Let ABC be a right triangle, with angle A the right angle. Prove that point M, the midpoint of the hypotenuse of ABC, is equidistant from the 3 vertices, A, B, C.

Let N be the midpoint of AB.

Construct the perpendicular bisector of AB.

This line intersects the hypotenuse BC at a point T. (The lines are not parallel since angle B is not a right angle.)

T is the midpoint M of BC.

We observe that triangle ABC is similar to triangle NBT by AA, for each has a right angle (angle BAC = angle BNT) and also the shared angle B. The ratio of similitude is BN/BA = 1/2 by definition of the midpoint.

T is the point M.

BT/BC = 1/2 by corresponding parts. Thus BT = (1/2)BC = BM, by definition of the midpoint. Since both T and M are on segment BC, T=M.

The line MN is the perpendicular bisector of AB.

Two points determine a line and now we know that both M and N are on the line.

Triangle ANM is congruent to triangle BNM.

This is true by SAS. We know that angles ANM and BNM are both right angles; NM = NM, and also AN=BN by definition of the midpoint.

AM = BM = CM

The first equality is true by corresponding parts of the triangles above and the second was given.

QED.

Let N be the midpoint of AB. Construct segment MN.

Triangle ABC is similar to triangle NBM.

Since NB = (1/2) AB and MB = (1/2)CB, triangle ABC is similar to triangle NBM by SAS (or Thales), since both sides have a common angle ABC = NBM.

Segment NM is perpendicular to AB.

This is true by corresponding angles: angle MNB = angle CAB = 90 degrees.

Now we can finish as before:

Triangle ANM is congruent to triangle BNM.

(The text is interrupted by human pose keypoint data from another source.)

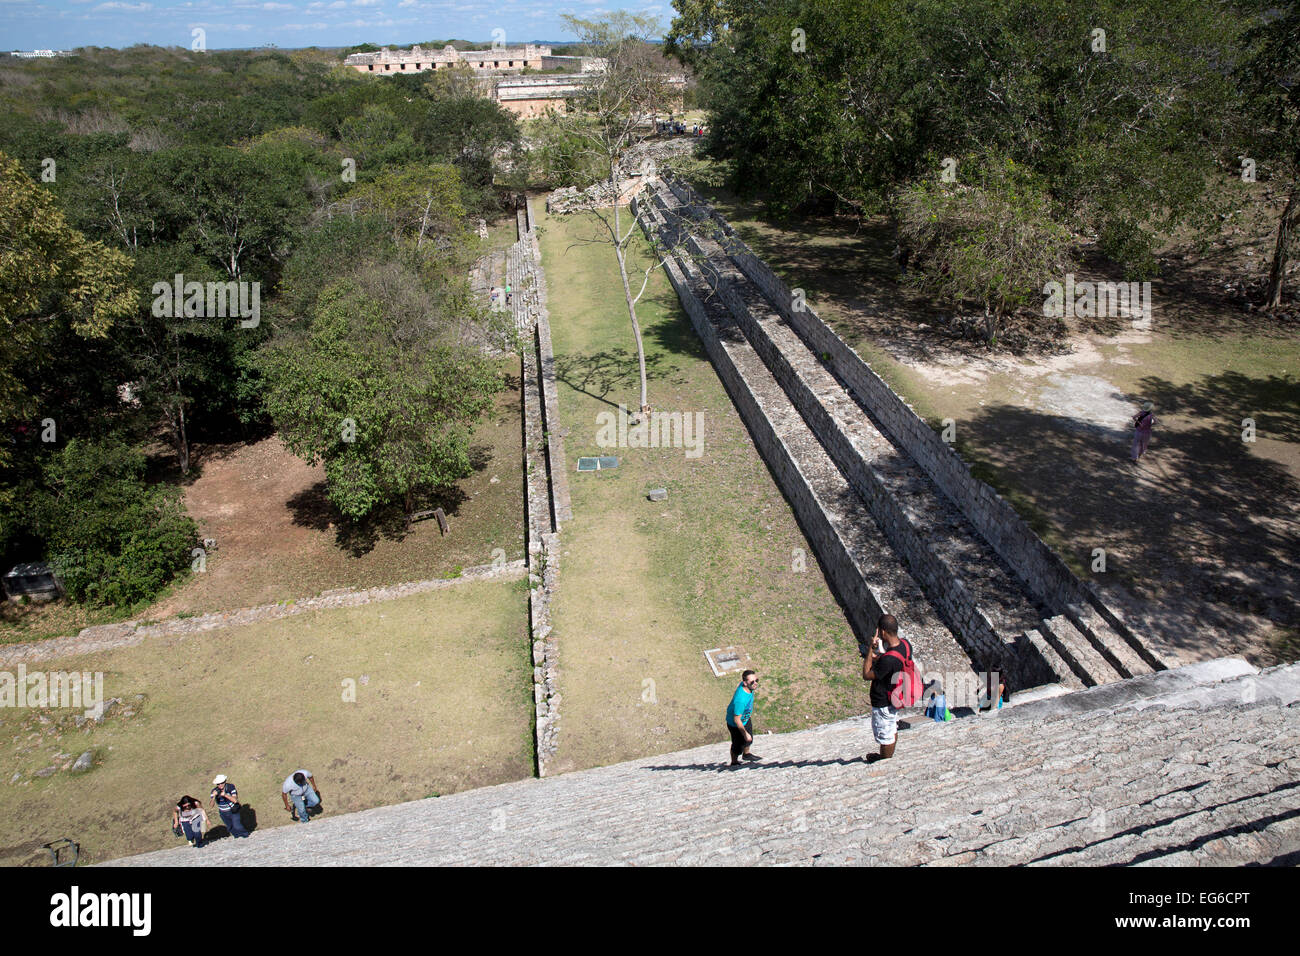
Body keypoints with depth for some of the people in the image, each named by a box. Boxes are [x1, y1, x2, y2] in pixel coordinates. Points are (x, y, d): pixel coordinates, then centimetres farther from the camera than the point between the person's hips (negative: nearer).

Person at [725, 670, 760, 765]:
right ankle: (734, 763, 44)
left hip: (746, 718, 8)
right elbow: (737, 720, -33)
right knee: (738, 745, 16)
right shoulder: (740, 699, -45)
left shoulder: (749, 686, -21)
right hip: (736, 724, -8)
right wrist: (745, 733, -21)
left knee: (749, 739, 30)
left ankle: (746, 754, 59)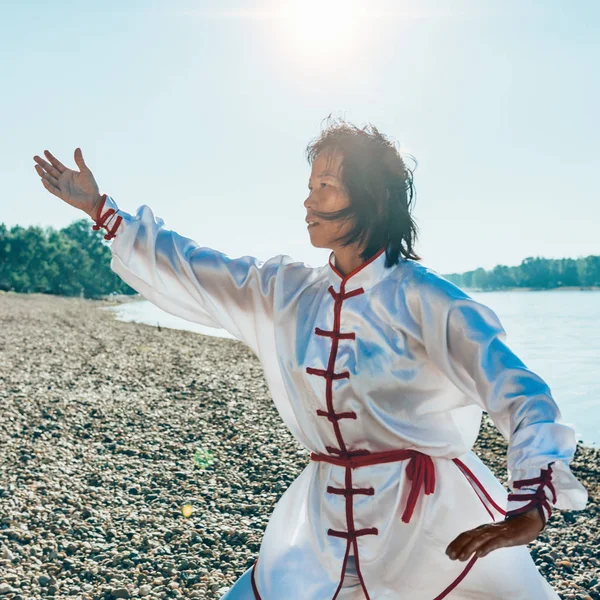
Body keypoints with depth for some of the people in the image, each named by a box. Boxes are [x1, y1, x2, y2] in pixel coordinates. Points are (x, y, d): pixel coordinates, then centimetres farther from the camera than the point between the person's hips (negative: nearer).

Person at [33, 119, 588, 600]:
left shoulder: (419, 297, -13)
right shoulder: (285, 293, 4)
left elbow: (513, 386, -21)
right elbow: (191, 273, 13)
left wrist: (531, 504, -36)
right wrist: (102, 210, 18)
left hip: (435, 527, -4)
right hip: (326, 523, 5)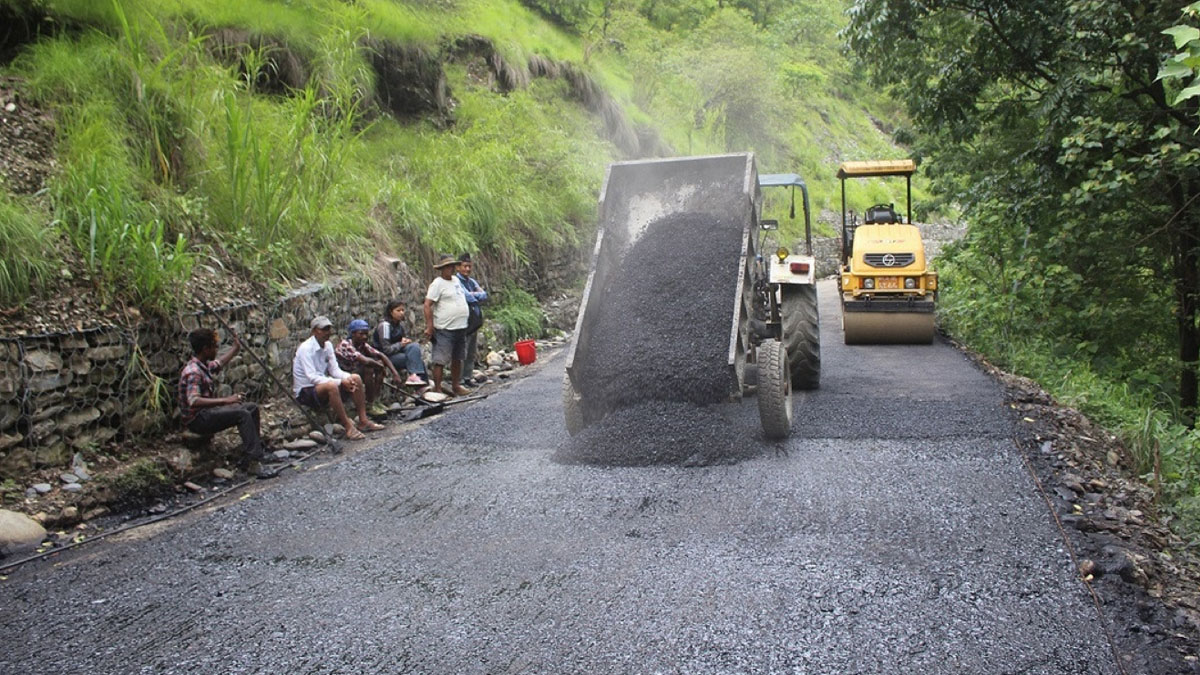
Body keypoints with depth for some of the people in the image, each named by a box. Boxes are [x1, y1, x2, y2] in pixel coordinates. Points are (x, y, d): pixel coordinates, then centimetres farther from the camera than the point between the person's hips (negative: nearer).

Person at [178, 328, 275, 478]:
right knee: (243, 414, -27)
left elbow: (220, 362, 32)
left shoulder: (205, 365, 7)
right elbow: (194, 402, -35)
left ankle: (257, 449, 17)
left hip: (208, 412, 11)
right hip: (196, 419, -11)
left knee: (252, 408, 11)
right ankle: (251, 462, -29)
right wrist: (225, 400, -38)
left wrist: (236, 347, 40)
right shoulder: (192, 372, -23)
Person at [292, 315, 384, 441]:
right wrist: (340, 382, -32)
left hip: (322, 384, 8)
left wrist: (348, 378, -19)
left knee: (356, 378, -6)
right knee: (331, 386, -38)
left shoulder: (328, 345, 5)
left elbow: (335, 370, 4)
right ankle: (348, 427, -33)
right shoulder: (306, 348, -20)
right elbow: (312, 378, -28)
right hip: (305, 392, -8)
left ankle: (363, 421, -8)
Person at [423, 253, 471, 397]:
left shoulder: (455, 280, 13)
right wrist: (429, 326, -20)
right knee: (441, 361, -5)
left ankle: (456, 386, 29)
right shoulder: (438, 283, -11)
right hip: (445, 330, -8)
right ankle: (437, 389, 0)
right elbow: (427, 305, -16)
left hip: (461, 328, 8)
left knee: (457, 359, 17)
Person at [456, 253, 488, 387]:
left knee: (471, 353, 14)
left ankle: (468, 377, 23)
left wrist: (474, 295, -11)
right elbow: (468, 297, -18)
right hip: (463, 322, -8)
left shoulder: (472, 282, 17)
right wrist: (478, 296, 0)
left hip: (475, 321, 8)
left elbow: (484, 295, 5)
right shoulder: (456, 282, -9)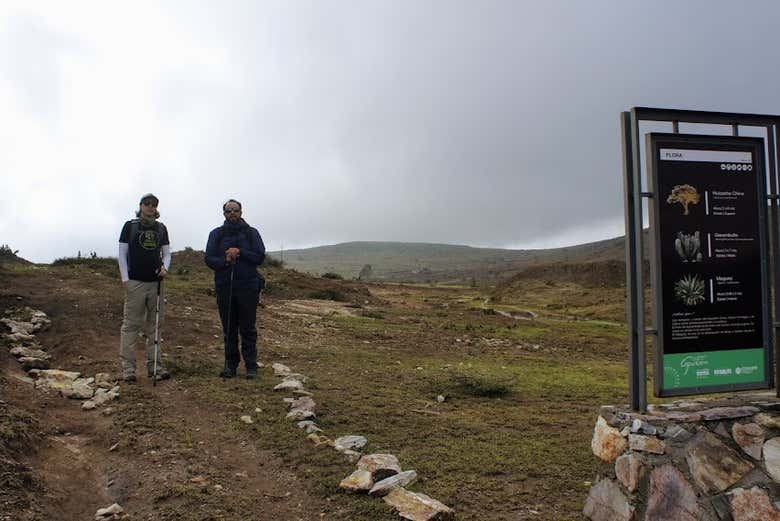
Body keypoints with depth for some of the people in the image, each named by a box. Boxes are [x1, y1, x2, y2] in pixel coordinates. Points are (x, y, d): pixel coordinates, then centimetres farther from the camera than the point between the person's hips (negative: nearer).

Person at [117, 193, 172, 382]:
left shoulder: (161, 228, 13)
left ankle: (154, 365, 12)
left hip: (156, 282, 4)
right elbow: (122, 253, 3)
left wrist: (165, 267, -5)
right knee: (131, 324, -3)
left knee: (155, 325, 6)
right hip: (135, 282, -3)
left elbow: (167, 253, 16)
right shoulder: (130, 226, 4)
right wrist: (125, 278, -6)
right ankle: (128, 367, 1)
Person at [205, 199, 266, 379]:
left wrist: (239, 252, -15)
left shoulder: (251, 233, 8)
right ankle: (230, 364, 17)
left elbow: (260, 256, -2)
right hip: (224, 288, 2)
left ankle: (251, 366, 6)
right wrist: (225, 261, -19)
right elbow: (209, 258, 0)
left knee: (248, 329, 0)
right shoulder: (216, 234, 11)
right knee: (229, 330, 7)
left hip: (248, 288, -2)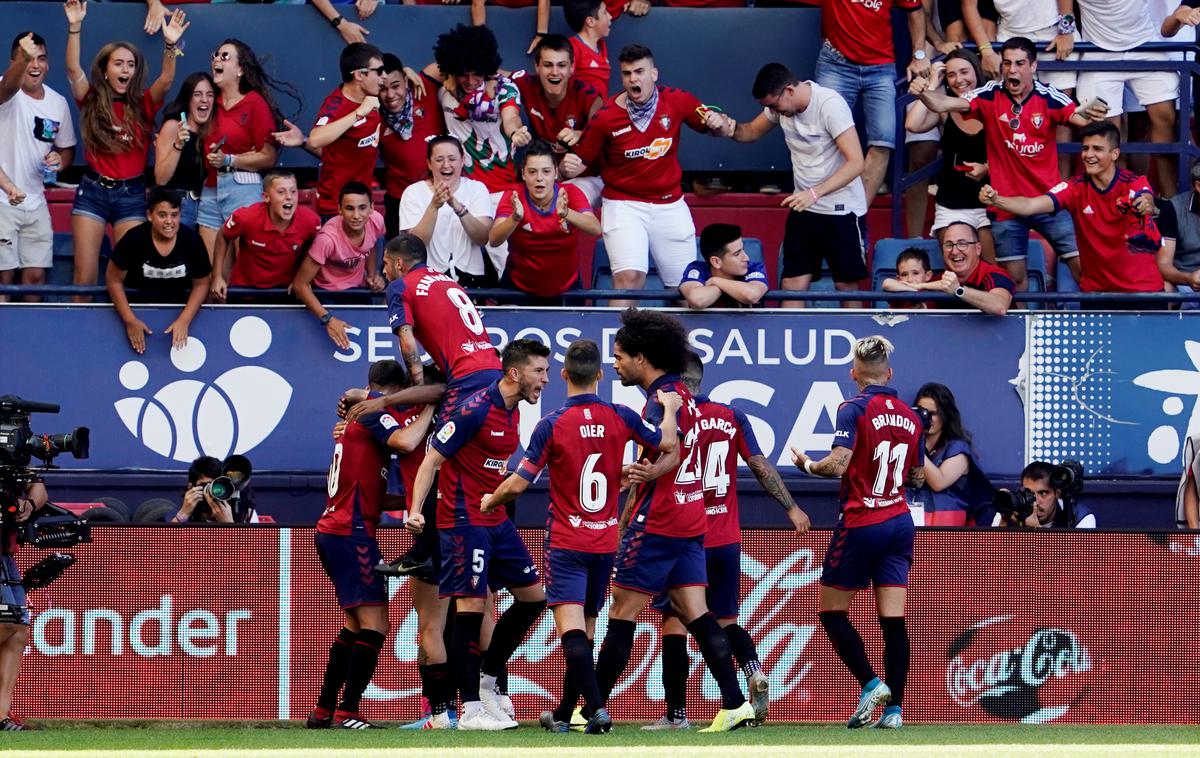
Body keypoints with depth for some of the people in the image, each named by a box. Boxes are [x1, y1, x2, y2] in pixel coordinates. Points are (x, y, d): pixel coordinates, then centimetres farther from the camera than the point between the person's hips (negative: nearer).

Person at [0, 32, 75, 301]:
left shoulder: (58, 103, 5)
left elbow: (67, 149, 18)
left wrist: (60, 160, -8)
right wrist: (23, 59, -62)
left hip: (35, 203, 5)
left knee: (35, 275, 7)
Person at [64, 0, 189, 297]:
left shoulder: (142, 106, 3)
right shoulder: (92, 102, 2)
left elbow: (165, 81, -13)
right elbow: (73, 68, -11)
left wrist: (170, 45, -29)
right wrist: (74, 27, -24)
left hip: (131, 194, 0)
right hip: (93, 191, 0)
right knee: (84, 275, 0)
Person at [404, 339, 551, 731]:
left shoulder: (512, 411, 9)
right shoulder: (476, 409, -17)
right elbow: (432, 458, -17)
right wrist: (415, 510, -24)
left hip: (496, 519, 9)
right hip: (464, 520, -9)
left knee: (533, 596, 9)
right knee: (472, 604, -10)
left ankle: (486, 678, 22)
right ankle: (471, 709, -8)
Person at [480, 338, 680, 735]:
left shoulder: (552, 424, -12)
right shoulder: (620, 418, -2)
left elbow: (518, 484, -12)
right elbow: (667, 442, 14)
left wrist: (490, 501, 9)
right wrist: (670, 408, 34)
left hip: (566, 542, -4)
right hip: (605, 542, 4)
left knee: (572, 630, -12)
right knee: (585, 629, 14)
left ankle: (597, 707, -29)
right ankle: (564, 713, 25)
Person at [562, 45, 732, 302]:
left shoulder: (677, 101, -4)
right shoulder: (605, 117, -11)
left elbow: (719, 127, 7)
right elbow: (581, 162, -3)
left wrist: (719, 122, -16)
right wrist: (568, 168, -26)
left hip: (670, 204, 3)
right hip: (624, 204, -3)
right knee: (629, 277, -24)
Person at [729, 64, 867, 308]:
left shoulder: (830, 104, -21)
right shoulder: (780, 102, 1)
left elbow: (856, 162, -26)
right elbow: (752, 131, 18)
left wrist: (815, 193, -34)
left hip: (842, 211, -6)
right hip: (804, 208, 6)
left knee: (847, 286, 0)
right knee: (792, 285, -3)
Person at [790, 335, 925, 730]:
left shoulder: (855, 409, -10)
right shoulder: (910, 416, 8)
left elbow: (838, 464, -20)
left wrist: (807, 464, -1)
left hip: (860, 524, -5)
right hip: (899, 523, 5)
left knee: (831, 611, 7)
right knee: (893, 619, 2)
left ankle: (871, 684, -8)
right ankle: (893, 707, -3)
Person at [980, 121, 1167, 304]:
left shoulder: (1135, 184, -11)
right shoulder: (1077, 188, -7)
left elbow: (1147, 200, -33)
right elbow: (1030, 206, -18)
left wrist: (1146, 205, -59)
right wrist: (995, 199, -36)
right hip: (1095, 289, 2)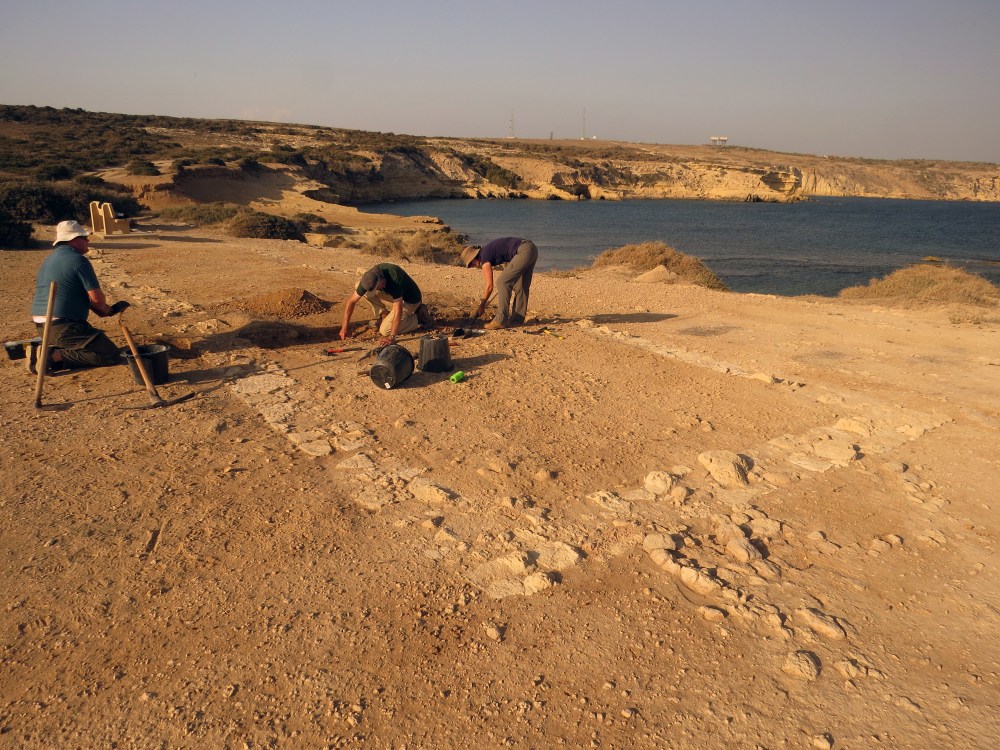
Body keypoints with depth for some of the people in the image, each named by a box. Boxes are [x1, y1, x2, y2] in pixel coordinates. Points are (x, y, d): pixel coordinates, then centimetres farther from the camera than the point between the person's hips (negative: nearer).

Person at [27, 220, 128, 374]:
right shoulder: (79, 260, -11)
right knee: (112, 356, -10)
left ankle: (49, 350, 8)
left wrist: (107, 309, 17)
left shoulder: (49, 260, 18)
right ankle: (55, 356, -16)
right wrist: (106, 310, 9)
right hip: (64, 327, -9)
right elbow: (97, 298, -14)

This is true by SAS. We know that angles ANM and BNM are both right angles; NM = NM, and also AN=BN by definition of the midpoint.

AM = BM = CM

Just as in Proof #1.

QED.

Let p be the parallel to BC through M. Let p intersect AB at N.

Claim: N is the midpoint of AB.

To prove this, we observe that

Triangle ABC is similar to triangle NBM

Since angle NMB = angle ACB (corresponding angles of transversal to parallel lines) and the common angle ABC = NBM, the triangles are similar by AA. Since MB = (1/2)CB, the ratio of similitude is 1/2, so NB = (1/2) AB by corresponding parts of similar triangles.

Triangle ANM is congruent to triangle BNM.

Since NB = (1/2) AB, AN also = (1/2)A; and N is the midpoint of AB, with NB = NA. . We know that angles ANM and BNM are both right angles by corresponding parts in similar triangles. Also, NM = NM. Thus the triangles are congruent by SAS.

AM = BM = CM

Just as in Proof #1.

QED.